Lexbase : Quels seront les pouvoirs d'intervention qui lui seront attribués ?

Patrice Gélard : Ils sont très étendus : médiation, transaction, vérification, recommandation, saisine d'une administration, injonction. L'article 26 de la loi organique énonce, en effet, que le Défenseur des droits peut procéder à la résolution amiable des différends portés à sa connaissance, par voie de médiation. L'article 28 précise, quant à lui, qu'il peut proposer à l'auteur des faits une transaction consistant dans le versement d'une amende transactionnelle dont le montant ne peut excéder 3 000 euros. L'article 30 donne au Défenseur des droits la possibilité d'émettre toute recommandation de nature à régler les difficultés dont il est saisi. Dans l'hypothèse où l'une de ses recommandations ne serait pas suivie d'effet, il peut enjoindre à la personne mise en cause de prendre les mesures nécessaires. Si cette injonction demeure infructueuse, le Défenseur des droits peut rendre publiques ses recommandations, ses injonctions et la réponse de la personne publique ou de l'organisme mis en cause, sous la forme d'un rapport spécial. Il peut, enfin, saisir l'autorité disciplinaire compétente pour des faits constatés dans l'exercice de ses fonctions, et lui paraissant justifier une sanction.
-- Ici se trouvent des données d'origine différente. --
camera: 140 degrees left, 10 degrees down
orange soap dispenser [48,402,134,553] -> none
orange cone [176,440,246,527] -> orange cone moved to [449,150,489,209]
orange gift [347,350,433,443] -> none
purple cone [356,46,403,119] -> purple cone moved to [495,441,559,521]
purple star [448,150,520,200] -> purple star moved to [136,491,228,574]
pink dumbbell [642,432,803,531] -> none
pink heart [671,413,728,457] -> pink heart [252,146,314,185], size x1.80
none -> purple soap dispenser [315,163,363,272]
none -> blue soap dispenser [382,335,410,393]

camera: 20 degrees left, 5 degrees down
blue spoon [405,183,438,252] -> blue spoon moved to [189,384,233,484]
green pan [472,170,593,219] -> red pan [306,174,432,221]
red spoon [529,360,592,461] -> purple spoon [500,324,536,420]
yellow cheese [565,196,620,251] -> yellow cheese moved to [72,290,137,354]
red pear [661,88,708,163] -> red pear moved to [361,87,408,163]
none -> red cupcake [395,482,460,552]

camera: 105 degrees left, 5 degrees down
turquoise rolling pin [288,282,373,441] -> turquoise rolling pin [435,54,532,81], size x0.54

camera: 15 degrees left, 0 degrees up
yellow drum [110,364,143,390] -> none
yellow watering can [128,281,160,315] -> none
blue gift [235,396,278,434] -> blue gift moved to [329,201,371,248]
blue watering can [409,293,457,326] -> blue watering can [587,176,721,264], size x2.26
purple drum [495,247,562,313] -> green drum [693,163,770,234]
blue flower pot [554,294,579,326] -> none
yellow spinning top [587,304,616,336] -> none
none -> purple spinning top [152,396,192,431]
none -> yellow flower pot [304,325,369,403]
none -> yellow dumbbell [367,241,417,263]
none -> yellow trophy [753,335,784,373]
Lexbase : Des critiques se sont élevées de la part de certaines autorités amenées à disparaître (Halde, CNDS, Défenseur des enfants). Vous paraissent-elles justifiées ?

Patrice Gélard : Les critiques élevées par les autorités appelées à disparaître étaient avant tout des critiques animées par la défense du statut de ceux qui les dirigeaient. La nouvelle institution dispose non seulement des pouvoirs des institutions destinées à être remplacées, mais aussi de prérogatives encore plus étendues. Le statut constitutionnel du Défenseur des doits est de nature à renforcer l'autorité et le prestige de l'institution.